Monday, October 15, 2012

Schmookler/Goodlatte "debate"

The incumbent, Bob Goodlatte, and his challenger, Andy Schmookler, met in their second debate this morning at Turner Ashby High School in Bridgewater, VA. Rain showers were passing through as folks arrived at the school. The parking lot and sidewalks were lined with yard signs for each man - both use a blue/white theme - in about equal numbers. Inside the auditorium some rows were set aside for area high school students invited to attend - Eastern Mennonite HS, Spotswood HS, and Broadway HS - in addition to Turner Asby HS students who helped organize the event. I'd say the auditorium was about 85% filled and, based on the applause at the end, roughly equally divided between Schmookler and Goodlatte supporters.

After sound checks and other preliminaries, the "debate" started on time. Yes, I guess it was a debate, but due to constraints of the rules and all of the questions being presented by student panelists from the various schools it was hardly a debate that shed much new light on issues. Each candidate gave opening and closing statements of three minutes in length. Questions were directed to candidates in an alternating fashion with a one minute answer, a two minute rebuttal, and a one minute rebuttal to the rebuttal. Not much time to delve into the questions with any depth! There were no followups nor could the candidates question each other. I applaud the students' presence and participation, but this format made it more a joint campaign appearance than a debate.

Goodlatte's opening statement sounded his theme for the day - promote jobs and the economy by cutting taxes and regulations and reducing the debt. In nearly each answer to every question Goodlatte returned to these themes even if it meant few specifics or dodging the essence of the question.

Schmookler's opening statement returned to his often repeated belief that dishonesty in politics and a government captured by the monied interests has damaged our government of, by, and for the people. He revisited these ideas as he talked about government's role in advancing social mobility, promoting equality, and supporting a strong middle class.

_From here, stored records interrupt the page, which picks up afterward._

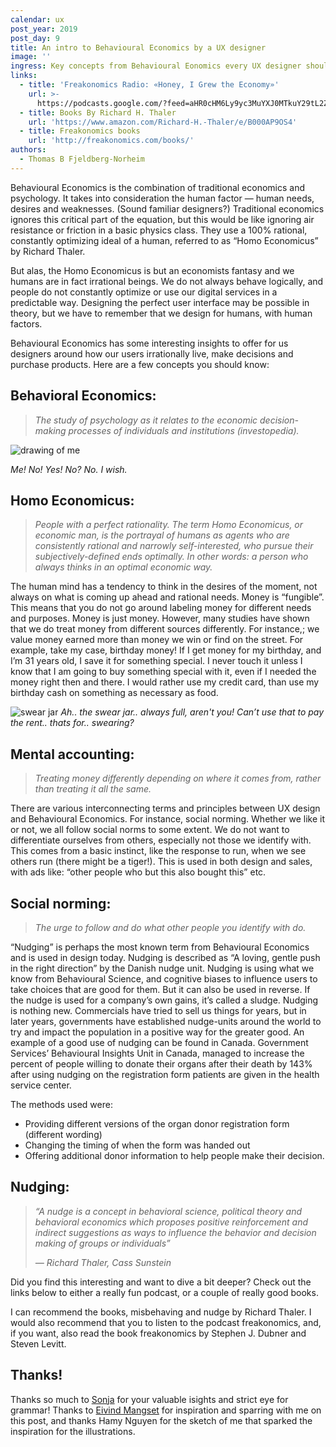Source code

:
 ```yaml
---
calendar: ux
post_year: 2019
post_day: 9
title: An intro to Behavioural Economics by a UX designer
image: ''
ingress: Key concepts from Behavioural Eonomics every UX designer should know
links:
  - title: 'Freakonomics Radio: «Honey, I Grew the Economy»'
    url: >-
      https://podcasts.google.com/?feed=aHR0cHM6Ly9yc3MuYXJ0MTkuY29tL2ZyZWFrb25vbWljcy1yYWRpbw&episode=Z2lkOi8vYXJ0MTktZXBpc29kZS1sb2NhdG9yL1YwLzR1akdfbEd6T3Z0NGpFMlpGTENXWnpFUzJvQ1U0WmFWNTJ1eFJleURBUm8&hl=no&ved=2ahUKEwiigtHa6KDmAhWPk4sKHZxnAroQieUEegQIARAE&ep=6&at=1575628337288
  - title: Books By Richard H. Thaler
    url: 'https://www.amazon.com/Richard-H.-Thaler/e/B000AP9OS4'
  - title: Freakonomics books
    url: 'http://freakonomics.com/books/'
authors:
  - Thomas B Fjeldberg-Norheim
---
```

Behavioural Economics is the combination of traditional economics and psychology. It takes into consideration the human factor — human needs, desires and weaknesses. (Sound familiar designers?) Traditional economics ignores this critical part of the equation, but this would be like ignoring air resistance or friction in a basic physics class. They use a 100% rational, constantly optimizing ideal of a human, referred to as “Homo Economicus” by Richard Thaler.

But alas, the Homo Economicus is but an economists fantasy and we humans are in fact irrational beings. We do not always behave logically, and people do not constantly optimize or use our digital services in a predictable way. Designing the perfect user interface may be possible in theory, but we have to remember that we design for humans, with human factors.

Behavioural Economics has some interesting insights to offer for us designers around how our users irrationally live, make decisions and purchase products. Here are a few concepts you should know:

## Behavioral Economics:

> _The study of psychology as it relates to the economic decision-making processes of individuals and institutions (investopedia)._

![drawing of me](https://i.ibb.co/Btmgnd7/thomas.gif)

_Me! No! Yes! No? No. I wish._

## Homo Economicus:

> _People with a perfect rationality. The term Homo Economicus, or economic man, is the portrayal of humans as agents who are consistently rational and narrowly self-interested, who pursue their subjectively-defined ends optimally. In other words: a person who always thinks in an optimal economic way._

The human mind has a tendency to think in the desires of the moment, not always on what is coming up ahead and rational needs. Money is “fungible”. This means that you do not go around labeling money for different needs and purposes. Money is just money. However, many studies have shown that we do treat money from different sources differently. For instance,; we value money earned more than money we win or find on the street. For example, take my case, birthday money! If I get money for my birthday, and I’m 31 years old, I save it for something special. I never touch it unless I know that I am going to buy something special with it, even if I needed the money right then and there. I would rather use my credit card, than use my birthday cash on something as necessary as food.

![swear jar](https://i.ibb.co/Bs5CYVY/thomas2.png)
_Ah.. the swear jar.. always full, aren't you! Can’t use that to pay the rent.. thats for.. swearing?_

## Mental accounting:

> _Treating money differently depending on where it comes from, rather than treating it all the same._

There are various interconnecting terms and principles between UX design and Behavioural Economics. For instance, social norming. Whether we like it or not, we all follow social norms to some extent. We do not want to differentiate ourselves from others, especially not those we identify with. This comes from a basic instinct, like the response to run, when we see others run (there might be a tiger!). This is used in both design and sales, with ads like: “other people who but this also bought this” etc.

## Social norming:

> _The urge to follow and do what other people you identify with do._

“Nudging” is perhaps the most known term from Behavioural Economics and is used in design today. Nudging is described as “A loving, gentle push in the right direction” by the Danish nudge unit. Nudging is using what we know from Behavioural Science, and cognitive biases to influence users to take choices that are good for them. But it can also be used in reverse. If the nudge is used for a company’s own gains, it’s called a sludge. Nudging is nothing new. Commercials have tried to sell us things for years, but in later years, governments have established nudge-units around the world to try and impact the population in a positive way for the greater good. An example of a good use of nudging can be found in Canada. Government Services’ Behavioural Insights Unit in Canada, managed to increase the percent of people willing to donate their organs after their death by 143% after using nudging on the registration form patients are given in the health service center.

The methods used were:

* Providing different versions of the organ donor registration form (different wording)
* Changing the timing of when the form was handed out
* Offering additional donor information to help people make their decision.

## Nudging:

> _“A nudge is a concept in behavioral science, political theory and behavioral economics which proposes positive reinforcement and indirect suggestions as ways to influence the behavior and decision making of groups or individuals”_
>
>  _— Richard Thaler, Cass Sunstein_

Did you find this interesting and want to dive a bit deeper? Check out the links below to either a really fun podcast, or a couple of really good books.

I can recommend the books, misbehaving and nudge by Richard Thaler. I would also recommend that you to listen to the podcast freakonomics, and, if you want, also read the book freakonomics by Stephen J. Dubner and Steven Levitt.

## Thanks!

Thanks so much to [Sonja](https://medium.com/@kaeuph) for your valuable isights and strict eye for grammar! Thanks to [Eivind Mangset](https://medium.com/@eivindmangset) for inspiration and sparring with me on this post, and thanks Hamy Nguyen for the sketch of me that sparked the inspiration for the illustrations.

The student generated questions asked about the cost of higher education, Social Security, fracking and uranium mining in the commonwealth, defense spending, transportation, health care, and the Dream Act. Several of highlights from where my perch:
  • Bob Goodlatte doesn't seem too supportive on much of a federal role to with the cost of higher education punting it mostly back on the institutions. Schmookler believes educational opportunity helps achieve the American Dream and upward social mobility.
  • On Social Security Schmookler believes tweaking and adjusting the system will keep it viable for decades to come. Goodlatte did say he would not support privatization but most of his response was about the debt.
  • Neither man addressed uranium mining but there was a clear difference on fracking with Goodlatte basically in the industry corner and Schmookler calling for an end to the Halliburton Exemption and (while responding to the next question on defense) pointing to Goodlatte as a climate change denier.
  • Schmookler questioned why the U.S. spends as much as the rest of the world combined on defense. Goodlatte didn't seem overly interested in significant defense cuts but he used the opportunity to get a zinger in on entitlements.
  • On transportation Goodlatte talked of "limited resources" and launched an attack on ObamaCare. Schmooker accused Goodlatte of voting against important transportation bills and said that, if elected, he'd understand the important difference between spending and investing - and he's support infrastructure investment as a way to create jobs now and a stronger country in the future.
  • Schmookler accused Goodlatte and the GOP of dropping the ball and/or opposing heath care reform for the last quarter century. For his part the congressman only said that ObamaCare is a budget buster and he cited some examples of health legislation he'd supported.
One takeaway for me is that Andy Schmooker is a big thinker who does indeed transcend partisan politics. He sees and understands interconnections and causes and effects. Unfortunately, a "debate" such as this and political discourse in general is not conducive to discussing big ideas.

Bob Goodlatte spent considerable time, without saying it directly, of preempting criticism that he is a hyper-partisan member of Congress. On a number of occasions he bent over backwards (almost to the point of kissing his own butt) to talk about his bipartisan "creds." It sounded good but that was a hyper-imagination at work - there is good reason this blog has referred to him as Bobblehead Bob for a long time. On issue after issue he nods his agreement with his GOP puppet masters.

I was seated behind the area reserved for Goodlatte's family and close friends and the bobblehead thing must be dominant in the Republican gene pool - I smiled more than once as 4 or 5 of them would nod, in perfect synchronization, to Bob's talking points. Even more impressive was their ability to shake their heads in perfect choreography when Schmookler said something they didn't like. It put a bold accent on Schmookler's using the famous Will Rogers quote to emphasize his desire to work across party lines to find common ground, "I belong to no organized political party; I am a Democrat."